Внизу кричала на Славку мать — за то, что он уронил вёдра, и Тишка, опасаясь, что она поднимется к нему на подволоку и застанет его с отцовскими инструментами в руках, засуетился, не зная, куда спрятать пергаментный свёрток. Наконец он сунул его во внутренний карман пальто и, запахнув полы, застегнувшись на одну верхнюю пуговицу, спустился по шаткой жердёвой лестнице на сеновал, откуда через дверь вышел в сени. Мать разгорячилась, как кипячёный самовар, и на Тишку даже и не взглянула. А Тишка увидел её и сразу спохватился, что о сковородниках-то он и думать забыл. Первым его желанием было снова юркнуть на сеновал и забраться на подволоку, но разумом-то Тишка понимал, что делать этого не следует: мать переключит тогда свою ругань на его голову. «А ты чего лазишь взад-вперёд? Паутину, что ли, не всю ещё на себя обобрал?» Паутины, кстати, на нём было уже предостаточно. Тишка поотряхивал её и, глупо улыбаясь, застегнул на пальто две другие пуговицы.
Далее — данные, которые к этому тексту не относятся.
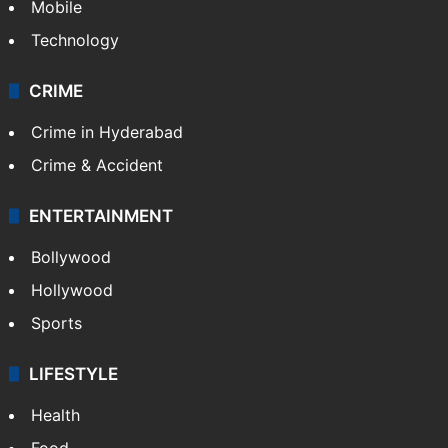
Mobile
Technology
CRIME
Crime in Hyderabad
Crime & Accident
ENTERTAINMENT
Bollywood
Hollywood
Sports
LIFESTYLE
Health
Food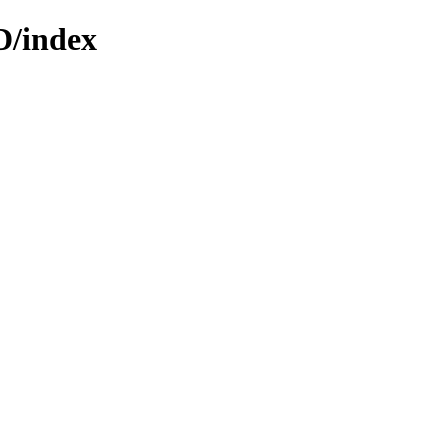
D/index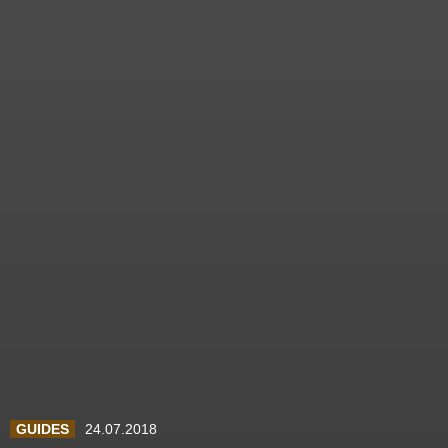
GUIDES
24.07.2018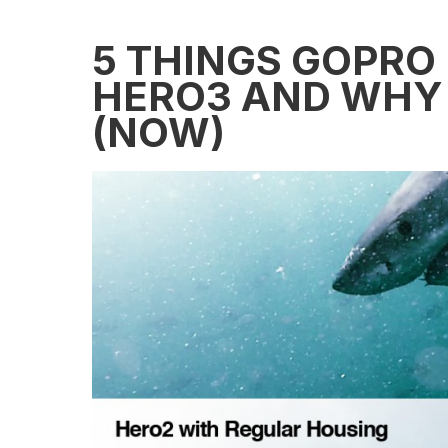
5 THINGS GOPRO
HERO3 AND WHY 
(NOW)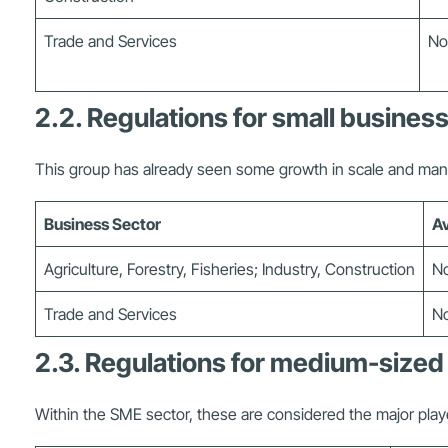
Trade and Services
No
2.2. Regulations for small busines
This group has already seen some growth in scale and ma
Business Sector
Av
Agriculture, Forestry, Fisheries; Industry, Construction
No
Trade and Services
No
2.3. Regulations for medium-sized
Within the SME sector, these are considered the major play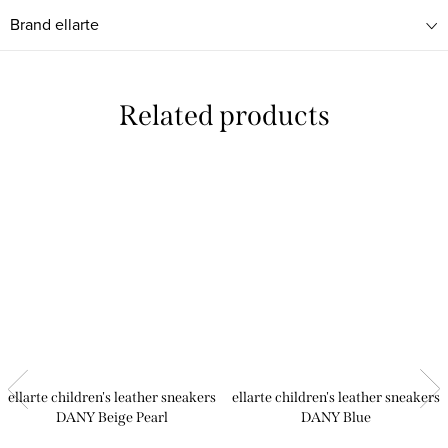
Brand
ellarte
Related products
ellarte children's leather sneakers
ellarte children's leather sneakers
DANY Beige Pearl
DANY Blue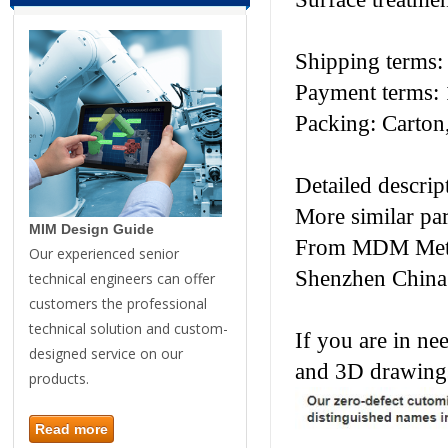
Shipping terms
Payment terms: 
Packing: Carton,
Detailed descrip
More similar pa
MIM Design Guide
From MDM Metal 
Our experienced senior
Shenzhen China
technical engineers can offer
customers the professional
technical solution and custom-
If you are in ne
designed service on our
and 3D drawings
products.
Read more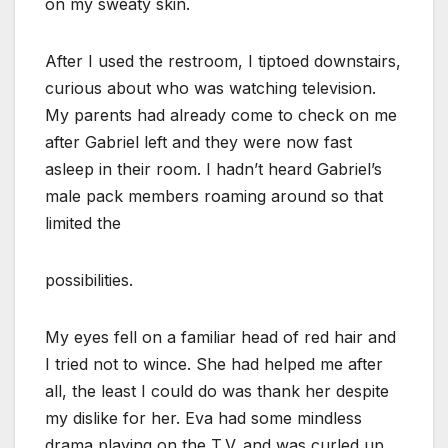
on my sweaty skin.
After I used the restroom, I tiptoed downstairs,
curious about who was watching television.
My parents had already come to check on me
after Gabriel left and they were now fast
asleep in their room. I hadn’t heard Gabriel’s
male pack members roaming around so that
limited the
possibilities.
My eyes fell on a familiar head of red hair and
I tried not to wince. She had helped me after
all, the least I could do was thank her despite
my dislike for her. Eva had some mindless
drama playing on the T.V. and was curled up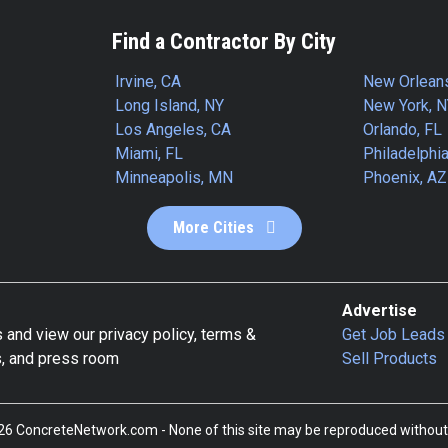
Find a Contractor By City
Irvine, CA
New Orlean
Long Island, NY
New York, 
Los Angeles, CA
Orlando, FL
Miami, FL
Philadelphia
Minneapolis, MN
Phoenix, AZ
More Cities
Advertise
 and view our privacy policy, terms &
Get Job Leads
s, and press room
Sell Products
6 ConcreteNetwork.com - None of this site may be reproduced without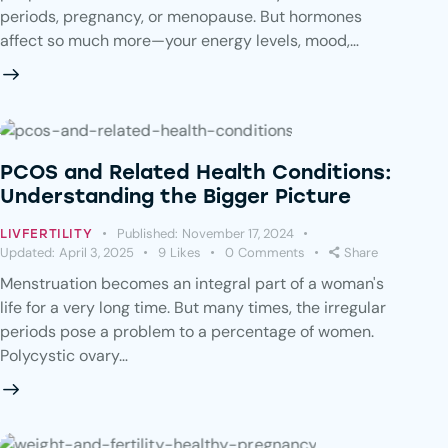
periods, pregnancy, or menopause. But hormones
affect so much more—your energy levels, mood,…
PCOS and Related Health Conditions:
Understanding the Bigger Picture
Published:
November 17, 2024
LIVFERTILITY
Updated:
April 3, 2025
9
Likes
0
Comments
Share
Menstruation becomes an integral part of a woman's
life for a very long time. But many times, the irregular
periods pose a problem to a percentage of women.
Polycystic ovary…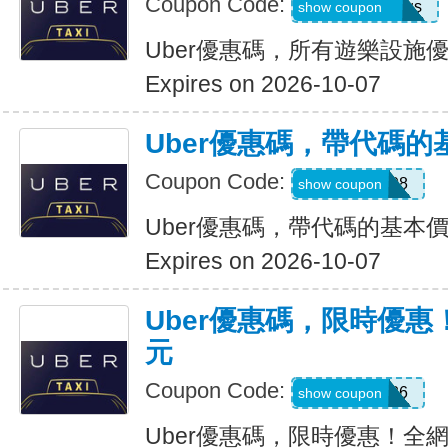
Coupon Code:
eats-7bl5p3olqs
show coupon
Uber優惠碼，所有遊樂設施優
Expires on 2026-10-07
Uber優惠碼，帶代碼的
Coupon Code:
Y109608
show coupon
Uber優惠碼，帶代碼的基本價
Expires on 2026-10-07
Uber優惠碼，限時優惠
元
Coupon Code:
EOFY26
show coupon
Uber優惠碼，限時優惠！全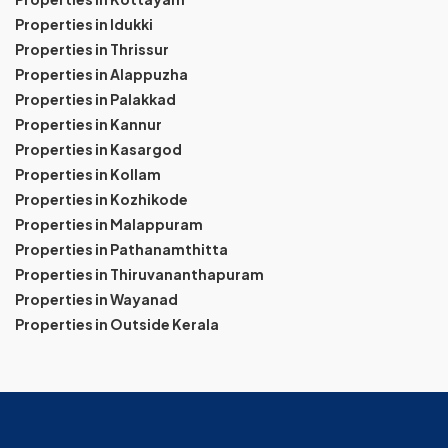
Properties in Idukki
Properties in Thrissur
Properties in Alappuzha
Properties in Palakkad
Properties in Kannur
Properties in Kasargod
Properties in Kollam
Properties in Kozhikode
Properties in Malappuram
Properties in Pathanamthitta
Properties in Thiruvananthapuram
Properties in Wayanad
Properties in Outside Kerala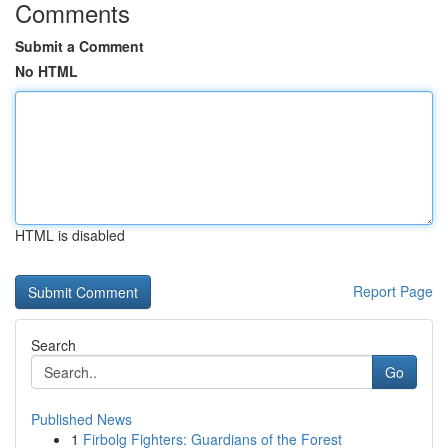
Comments
Submit a Comment
No HTML
HTML is disabled
Report Page
Search
Go
Published News
1
Firbolg Fighters: Guardians of the Forest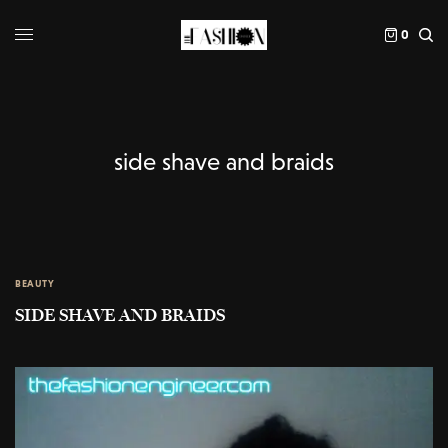
0
side shave and braids
BEAUTY
SIDE SHAVE AND BRAIDS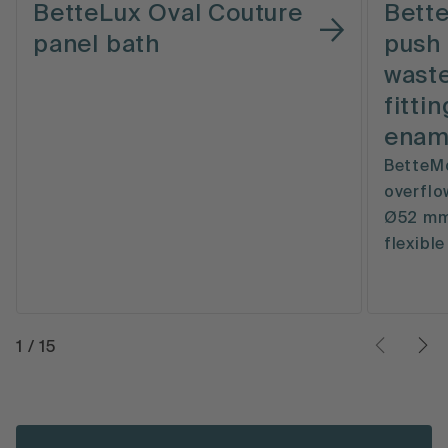
BetteLux Oval Couture
Bett
panel bath
push 
waste
fitti
enam
BetteMo
overflow
Ø52 mm,
flexibl
1
/
15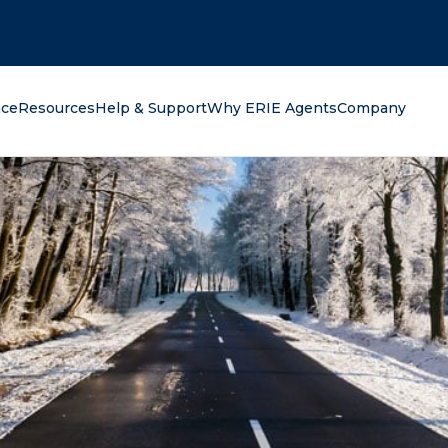
oking for?
nce
Resources
Help & Support
Why ERIE Agents
Company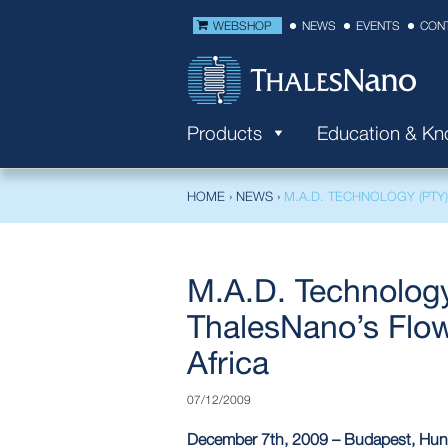
WEBSHOP
NEWS
EVENTS
CON
Products
Education & K
HOME
›
NEWS
›
M.A.D. TECHNOLOGY (PTY) 
M.A.D. Technology 
ThalesNano’s Flow
Africa
07/12/2009
December 7th, 2009 – Budapest, Hung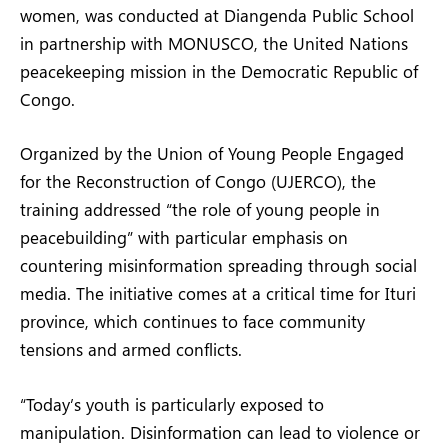
women, was conducted at Diangenda Public School
in partnership with MONUSCO, the United Nations
peacekeeping mission in the Democratic Republic of
Congo.
Organized by the Union of Young People Engaged
for the Reconstruction of Congo (UJERCO), the
training addressed “the role of young people in
peacebuilding” with particular emphasis on
countering misinformation spreading through social
media. The initiative comes at a critical time for Ituri
province, which continues to face community
tensions and armed conflicts.
“Today’s youth is particularly exposed to
manipulation. Disinformation can lead to violence or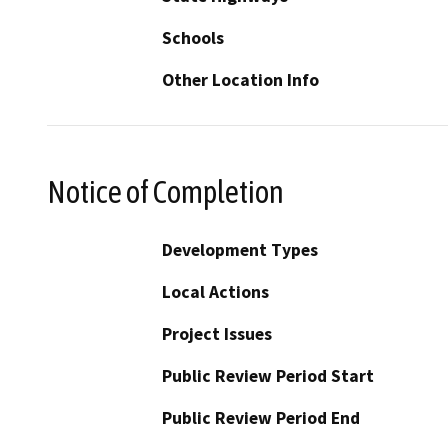
Schools
Other Location Info
Notice of Completion
Development Types
Local Actions
Project Issues
Public Review Period Start
Public Review Period End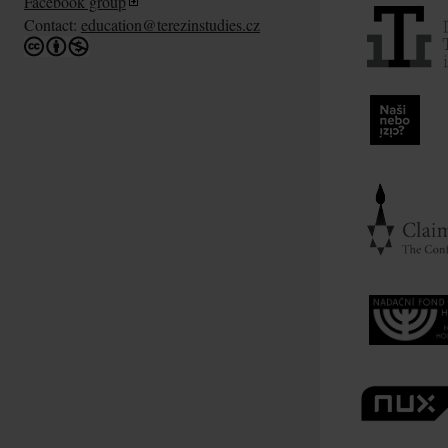
Facebook group
Contact:
education@terezinstudies.cz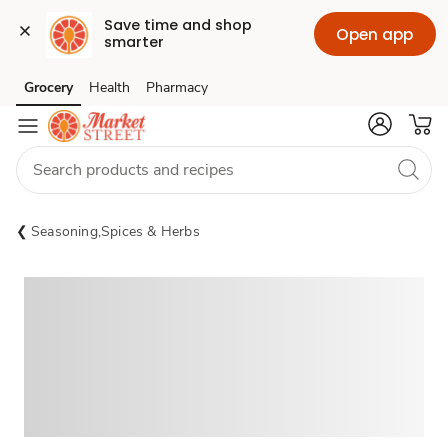
Save time and shop 
Open app
smarter
Grocery
Health
Pharmacy
Skip to search
Skip to main content
Skip to cookie settings
Skip to chat
Seasoning,Spices & Herbs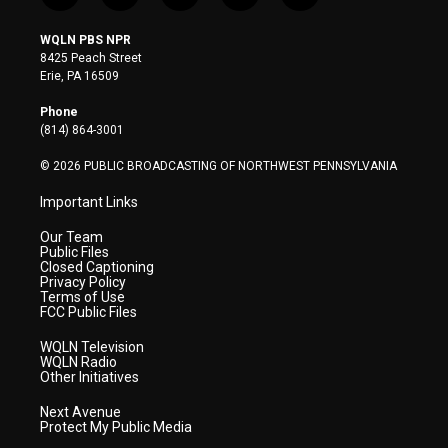
w
n
o
a
i
i
s
u
c
n
WQLN PBS NPR
t
t
t
e
k
8425 Peach Street
t
a
u
b
e
Erie, PA 16509
e
g
b
o
d
r
r
e
o
i
Phone
a
k
n
(814) 864-3001
m
© 2026 PUBLIC BROADCASTING OF NORTHWEST PENNSYLVANIA
Important Links
Our Team
Public Files
Closed Captioning
Privacy Policy
Terms of Use
FCC Public Files
WQLN Television
WQLN Radio
Other Initiatives
Next Avenue
Protect My Public Media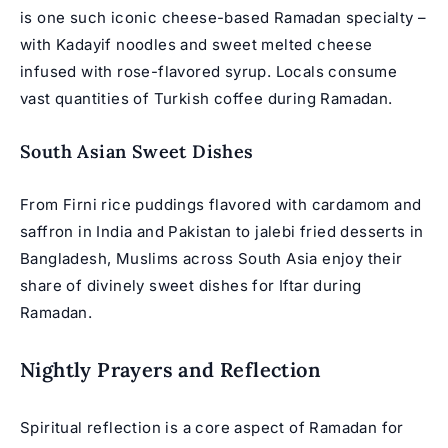
is one such iconic cheese-based Ramadan specialty –
with Kadayif noodles and sweet melted cheese
infused with rose-flavored syrup. Locals consume
vast quantities of Turkish coffee during Ramadan.
South Asian Sweet Dishes
From Firni rice puddings flavored with cardamom and
saffron in India and Pakistan to jalebi fried desserts in
Bangladesh, Muslims across South Asia enjoy their
share of divinely sweet dishes for Iftar during
Ramadan.
Nightly Prayers and Reflection
Spiritual reflection is a core aspect of
Ramadan for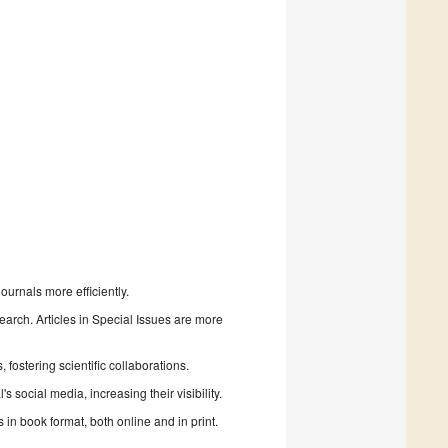
urnals more efficiently.
search. Articles in Special Issues are more
fostering scientific collaborations.
 social media, increasing their visibility.
in book format, both online and in print.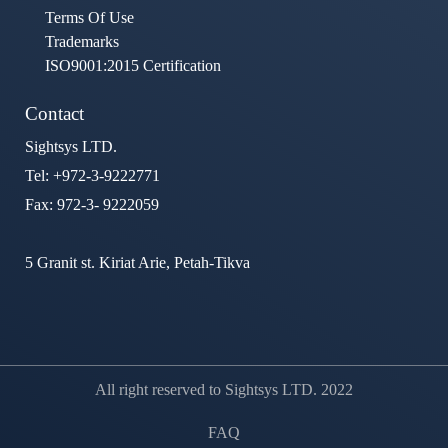
Terms Of Use
Trademarks
ISO9001:2015 Certification
Contact
Sightsys LTD.
Tel: +972-3-9222771
Fax: 972-3- 9222059
5 Granit st. Kiriat Arie, Petah-Tikva
All right reserved to Sightsys LTD. 2022
FAQ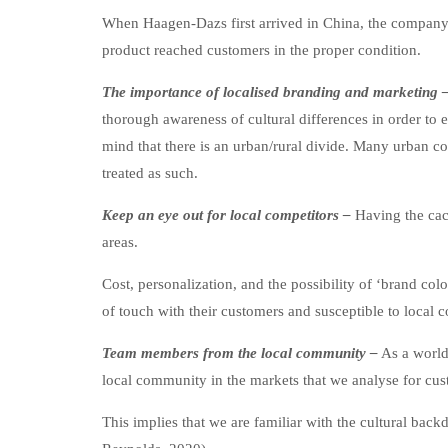
When Haagen-Dazs first arrived in China, the company e
product reached customers in the proper condition.
The importance of localised branding and marketing 
thorough awareness of cultural differences in order to 
mind that there is an urban/rural divide. Many urban c
treated as such.
Keep an eye out for local competitors –
Having the cac
areas.
Cost, personalization, and the possibility of ‘brand c
of touch with their customers and susceptible to local co
Team members from the local community –
As a world
local community in the markets that we analyse for cus
This implies that we are familiar with the cultural ba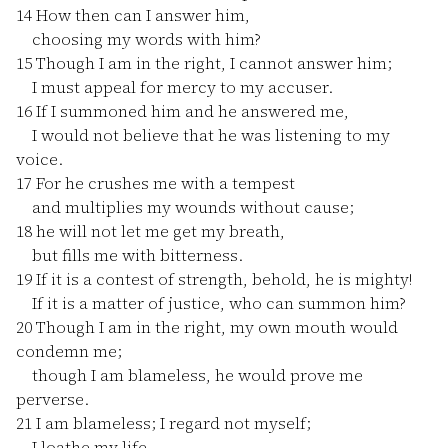
14
How then can I answer him,
choosing my words with him?
15
Though I am in the right, I cannot answer him;
I must appeal for mercy to my accuser.
16
If I summoned him and he answered me,
I would not believe that he was listening to my
voice.
17
For he crushes me with a tempest
and multiplies my wounds without cause;
18
he will not let me get my breath,
but fills me with bitterness.
19
If it is a contest of strength, behold, he is mighty!
If it is a matter of justice, who can summon him?
20
Though I am in the right, my own mouth would
condemn me;
though I am blameless, he would prove me
perverse.
21
I am blameless; I regard not myself;
I loathe my life.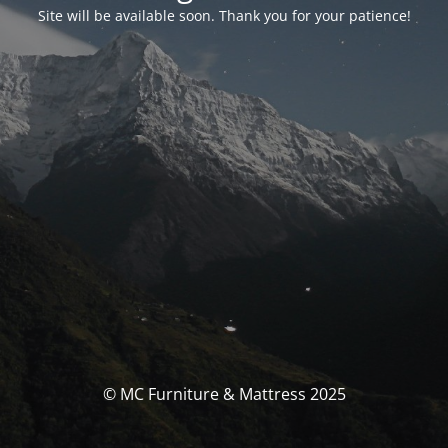
Site will be available soon. Thank you for your patience!
© MC Furniture & Mattress 2025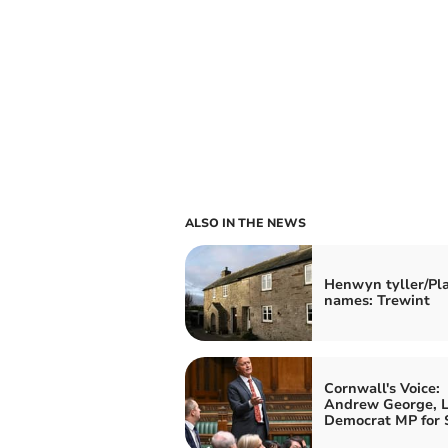
ALSO IN THE NEWS
Henwyn tyller/Pl
names: Trewint
Cornwall's Voice:
Andrew George, L
Democrat MP for S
Мать изводила своё сердце на Славку:
— У тебя что, руки отсохли? Пустого ведра не удержать?
— Да я нечаянно, — оправдывался Славка.
— За нечаянно бьют отчаянно, — не зная зачем, вклинился в чужую беду Тишка.
Славкины глаза по-ястребиному вонзились в него. «Ох, ох, испугал», — усмехнулся Тишка и, едва мать ушла, отобрал у брата оба ведра. Тот, конечно, не сопротивлялся. Уселся на крыльце успокаивать свои нервы. Да, Тишка как нельзя вовремя схватился за вёдра. Пока он бегает за водой, в доме все успокоятся, и, улучив момент, можно будет, ничем не рискуя, слазить на подволоку и за сковородниками.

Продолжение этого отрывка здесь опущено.